19.4.2024 | Tax

The ultimate company prenup: what’s a shareholder agreement and why do I need one?

Running a business can come with challenges but none more difficult than a breakdown in relationship between shareholders.

There are a number of reasons why disputes may arise; such as a change in the direction of the company, lack of performance by certain directors or mistreatment of duties.

So what can be done to mitigate a costly fallout?

Well, this is where a shareholder agreement comes into play.

These vital documents set out shareholders’ rights and responsibilities, and they can significantly influence safeguarding the interests of both shareholders and the company itself.

Think of it like a prenuptial agreement for your company; a private agreement between shareholders that regulates their relationship after they go into business together and will cover what would happen if, for any reason, the relationship doesn’t go to plan.

What to address

Having a shareholder agreement is not a legal requirement but sadly, relationships can change, ideas and aspirations can be upended, and we have no control over the economic climate or the fact that sometimes life just throws you an unexpected curve ball.

When tackling a shareholders agreement, know that all have certain standard elements. The key to making yours successful, however, is to put in some extra thought to get the most comprehensive arrangement in place.
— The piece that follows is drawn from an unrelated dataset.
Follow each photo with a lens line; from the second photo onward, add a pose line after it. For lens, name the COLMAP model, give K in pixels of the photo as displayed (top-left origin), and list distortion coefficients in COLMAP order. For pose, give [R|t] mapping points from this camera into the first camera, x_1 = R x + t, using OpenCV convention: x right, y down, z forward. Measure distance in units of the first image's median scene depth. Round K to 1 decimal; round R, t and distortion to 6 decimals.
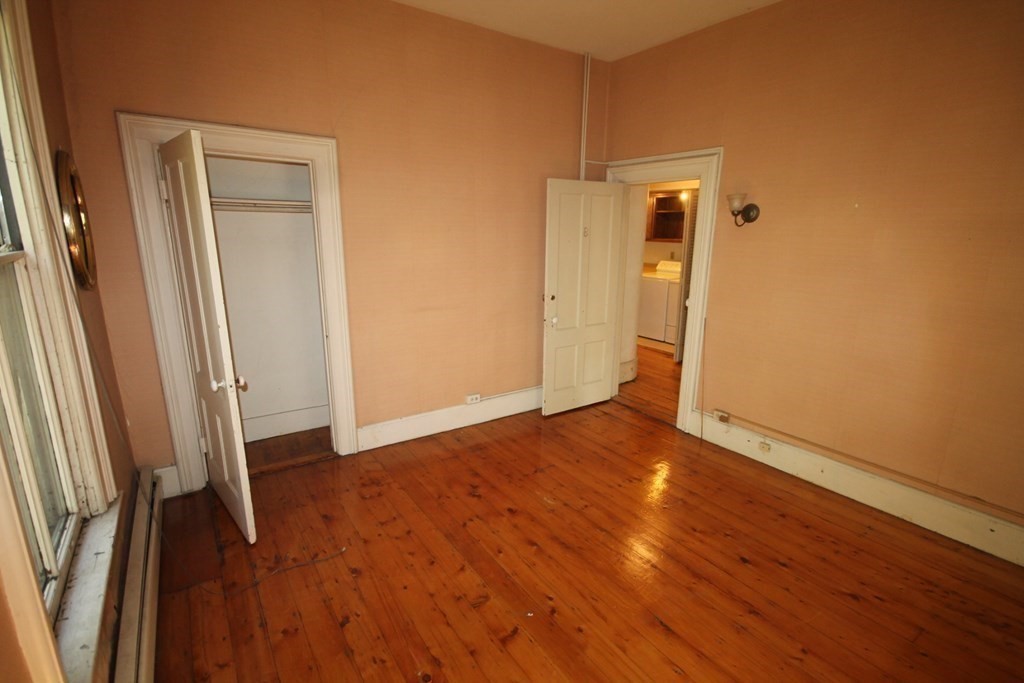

Key areas to consider would be:

  • Rights and responsibilities – this includes details such as voting rights, dividend distribution, and obligations related to financial contributions or management responsibilities
  • Transfer of shares – a restriction on a shareholder transferring their shares to another party
  • Sales of shares – an agreed valuation basis, should a shareholder wish to exit the business
  • Restrictive covenants – limiting a shareholders business activity while being an existing member and post exiting. This might include clauses that help safeguard the company’s intellectual property, trade secrets, and competitive advantage.
  • Events of default – looking at what happens to shares in the event of death, divorce, bankruptcy and so on
  • Succession planning – outlining procedures for transferring shares, resolving disputes related to a transition in ownership, or specifying how a buyout must happen in the event a shareholder leaves or dies.

What about minority shareholders?

Shareholder agreements can include provisions designed to protect the rights of minority shareholders.

Generally, decisions within a company are decided by a majority vote. Therefore, if a company has a single or a small group of majority shareholders, they are able to control all decisions made.

But this may not be desirable in all scenarios.

Therefore, an agreement may include provisions that ensure minority shareholders have a say in certain key decisions, promoting fairness.

Solving conflict

This is the big one. Usually, the main reason for drawing up the document in the first place.

This is where it really pays to bring in the professionals. Yes, standard shareholder agreement templates are readily available on the internet, but as templates, they will not have all the information that is pertinent to your business. As such, they are unlikely to be fit for purpose.

And in the event of a dispute, it’s unlikely that an off-the-peg shareholder agreement will give you the tools necessary to progress to a satisfactory resolution.

The best shareholder agreements, therefore, include mechanisms for resolving conflicts, such as mediation, arbitration, or predetermined procedures for making decisions.

We would recommend involving your solicitor to assist with drawing up the legal document to ensure that it will be clear what actions should be taken and will stand up to scrutiny in the courts if required.

This structured framework can then help reduce the risk that a dispute could escalate to the point of disrupting the business.

Business as usual

Hopefully, once a shareholders agreement is entered into, it can be filed away and doesn’t need to be looked at again.

But for some, that isn’t going to be the case. And if you find yourself in a situation where things are not panning out, you’ll be glad you invested some time and money in planning ahead.